Source: Blackwell Publishing Journal Backfiles 1879-2005

Topics: Medicine

Notes: Background: Specific allergen immunotherapy (SIT) and nasal steroids (NS) are considered effective anti-inflammatory treatments for allergic rhinitis, although their mechanism of action differs.Objective: The aim of this study was to examine the effect of treatment with NS and SIT on different populations of inflammatory cells in the nasal mucosa and to compare cell numbers before and during the birch pollen season in patients with seasonal allergic rhinitis.Methods: In a randomized, double-blind, double dummy comparative study, 41 patients with seasonal rhinoconjunctivitis were treated with birch SIT or NS (budesonide 400 μg daily). Treatment with NS started before the birch pollen season and at the same time SIT-treated patients reached the maintenance dose.

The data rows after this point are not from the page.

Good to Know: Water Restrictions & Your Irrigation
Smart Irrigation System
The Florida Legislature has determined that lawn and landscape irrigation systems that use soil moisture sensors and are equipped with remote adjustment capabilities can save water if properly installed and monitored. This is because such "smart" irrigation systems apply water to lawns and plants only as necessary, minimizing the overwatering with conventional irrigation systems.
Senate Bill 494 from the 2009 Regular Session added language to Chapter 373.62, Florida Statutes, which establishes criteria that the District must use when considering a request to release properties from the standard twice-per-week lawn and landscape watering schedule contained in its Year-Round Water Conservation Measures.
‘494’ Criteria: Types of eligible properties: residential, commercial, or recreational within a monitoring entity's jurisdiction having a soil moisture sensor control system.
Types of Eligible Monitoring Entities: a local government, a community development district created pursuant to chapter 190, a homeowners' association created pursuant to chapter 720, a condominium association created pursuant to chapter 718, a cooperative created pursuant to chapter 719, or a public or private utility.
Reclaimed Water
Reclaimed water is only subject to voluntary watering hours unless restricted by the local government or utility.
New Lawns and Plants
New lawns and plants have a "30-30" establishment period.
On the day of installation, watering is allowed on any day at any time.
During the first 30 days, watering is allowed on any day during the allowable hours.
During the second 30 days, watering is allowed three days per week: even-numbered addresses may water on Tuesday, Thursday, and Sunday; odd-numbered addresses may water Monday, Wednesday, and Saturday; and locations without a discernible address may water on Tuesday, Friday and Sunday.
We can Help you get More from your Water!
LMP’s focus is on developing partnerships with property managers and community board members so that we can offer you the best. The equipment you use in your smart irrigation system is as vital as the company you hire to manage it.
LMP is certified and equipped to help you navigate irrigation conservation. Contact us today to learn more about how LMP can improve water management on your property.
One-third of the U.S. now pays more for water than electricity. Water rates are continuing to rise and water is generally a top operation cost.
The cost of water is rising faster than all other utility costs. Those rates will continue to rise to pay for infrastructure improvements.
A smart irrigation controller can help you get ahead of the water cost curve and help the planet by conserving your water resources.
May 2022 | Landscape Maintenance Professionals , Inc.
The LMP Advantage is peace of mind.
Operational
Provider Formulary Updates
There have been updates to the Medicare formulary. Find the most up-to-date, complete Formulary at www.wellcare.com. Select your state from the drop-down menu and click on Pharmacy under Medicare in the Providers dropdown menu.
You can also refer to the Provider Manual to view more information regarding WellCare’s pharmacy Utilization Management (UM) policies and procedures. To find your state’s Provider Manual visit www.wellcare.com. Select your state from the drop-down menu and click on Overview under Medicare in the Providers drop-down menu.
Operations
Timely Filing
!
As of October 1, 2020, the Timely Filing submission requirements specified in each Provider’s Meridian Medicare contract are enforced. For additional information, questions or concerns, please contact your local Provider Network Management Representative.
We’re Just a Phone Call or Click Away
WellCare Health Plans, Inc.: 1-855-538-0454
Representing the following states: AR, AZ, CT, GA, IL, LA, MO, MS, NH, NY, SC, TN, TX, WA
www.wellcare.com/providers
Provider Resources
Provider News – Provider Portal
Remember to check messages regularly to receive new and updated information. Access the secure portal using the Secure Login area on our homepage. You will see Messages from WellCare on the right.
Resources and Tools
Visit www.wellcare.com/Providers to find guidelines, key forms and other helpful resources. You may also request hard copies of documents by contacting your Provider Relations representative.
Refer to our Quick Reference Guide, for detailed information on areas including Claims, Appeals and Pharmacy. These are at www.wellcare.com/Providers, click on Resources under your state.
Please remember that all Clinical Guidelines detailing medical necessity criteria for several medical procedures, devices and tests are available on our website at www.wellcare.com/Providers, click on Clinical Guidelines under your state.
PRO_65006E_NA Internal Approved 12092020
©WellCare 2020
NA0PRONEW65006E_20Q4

Nasal biopsies for immunohistochemistry were obtained before the season and start of the treatments and at the peak of the pollen season during treatment.Results: Symptoms of rhinoconjunctivitis increased significantly in both groups during the pollen season but less in the NS-treated group and the difference between the treatment groups was significant at the end of the season (P = 0.03). Immunohistochemistry of nasal biopsies from NS-treated patients showed significantly fewer CD1a+, IgE+ and FcɛRI+ cells during the season compared with preseason (P = 0.02, P = 0.001 and P = 0.0004, respectively) and with seasonal values of the SIT-treated group (P = 0.002, P = 0.002 and P = 0.0004 respectively).Conclusion: Treatment with NS but not SIT decreased the numbers of CD1a+, IgE+ and FcɛRI+ cells during the birch pollen season. Our data indicate that treatment with NS has a broader anti-inflammatory range than SIT.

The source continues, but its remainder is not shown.